_TASK OBJECTIVE_
Copy every line of text in the listing below word for word, in the same order. Leave the pictures out of your answer.

_SOURCE MATERIAL_
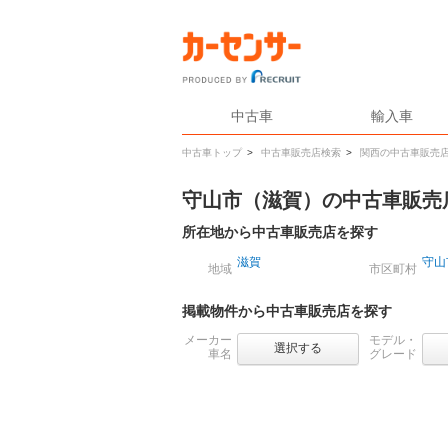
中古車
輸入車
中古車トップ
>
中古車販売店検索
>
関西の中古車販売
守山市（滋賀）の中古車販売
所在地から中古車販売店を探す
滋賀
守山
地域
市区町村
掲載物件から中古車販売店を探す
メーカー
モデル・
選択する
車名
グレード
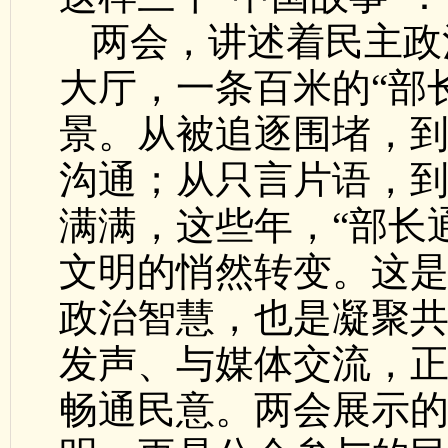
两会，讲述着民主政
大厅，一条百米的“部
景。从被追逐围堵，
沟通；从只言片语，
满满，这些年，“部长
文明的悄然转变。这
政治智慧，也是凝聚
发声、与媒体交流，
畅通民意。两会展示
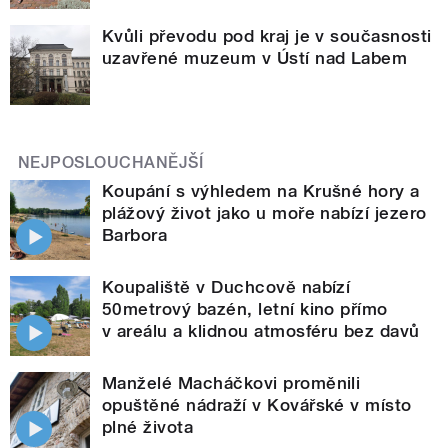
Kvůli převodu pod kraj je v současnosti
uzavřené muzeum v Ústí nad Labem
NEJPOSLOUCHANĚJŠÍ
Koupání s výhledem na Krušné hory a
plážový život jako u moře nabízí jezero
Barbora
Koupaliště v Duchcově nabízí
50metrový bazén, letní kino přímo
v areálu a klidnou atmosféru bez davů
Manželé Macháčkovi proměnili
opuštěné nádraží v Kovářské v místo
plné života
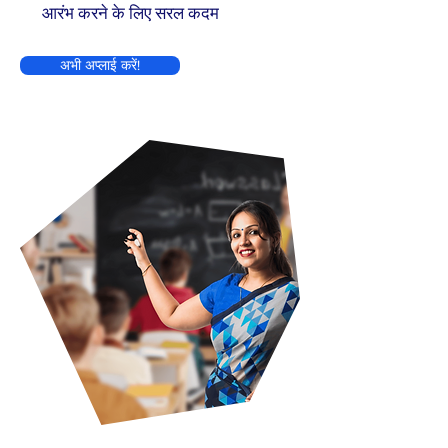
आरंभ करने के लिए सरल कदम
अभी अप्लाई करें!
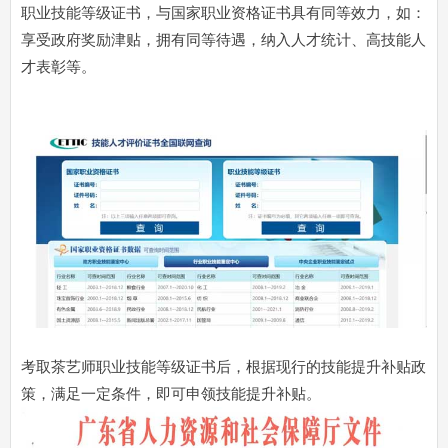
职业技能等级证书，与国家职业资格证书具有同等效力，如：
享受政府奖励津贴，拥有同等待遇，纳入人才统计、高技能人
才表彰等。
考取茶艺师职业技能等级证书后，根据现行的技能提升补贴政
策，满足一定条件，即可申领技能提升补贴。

_TASK SOLUTION_
中古車
輸入車
中古車トップ
>
中古車販売店検索
>
関西の中古車販売
守山市（滋賀）の中古車販売
所在地から中古車販売店を探す
滋賀
守山
地域
市区町村
掲載物件から中古車販売店を探す
メーカー
モデル・
選択する
車名
グレード
两会，讲述着民主政
大厅，一条百米的“部
景。从被追逐围堵，
沟通；从只言片语，
满满，这些年，“部长
文明的悄然转变。这
政治智慧，也是凝聚
发声、与媒体交流，
畅通民意。两会展示
Kvůli převodu pod kraj je v současnosti
uzavřené muzeum v Ústí nad Labem
NEJPOSLOUCHANĚJŠÍ
Koupání s výhledem na Krušné hory a
plážový život jako u moře nabízí jezero
Barbora
Koupaliště v Duchcově nabízí
50metrový bazén, letní kino přímo
v areálu a klidnou atmosféru bez davů
Manželé Macháčkovi proměnili
opuštěné nádraží v Kovářské v místo
plné života
आरंभ करने के लिए सरल कदम
अभी अप्लाई करें!
职业技能等级证书，与国家职业资格证书具有同等效力，如：
享受政府奖励津贴，拥有同等待遇，纳入人才统计、高技能人
才表彰等。
考取茶艺师职业技能等级证书后，根据现行的技能提升补贴政
策，满足一定条件，即可申领技能提升补贴。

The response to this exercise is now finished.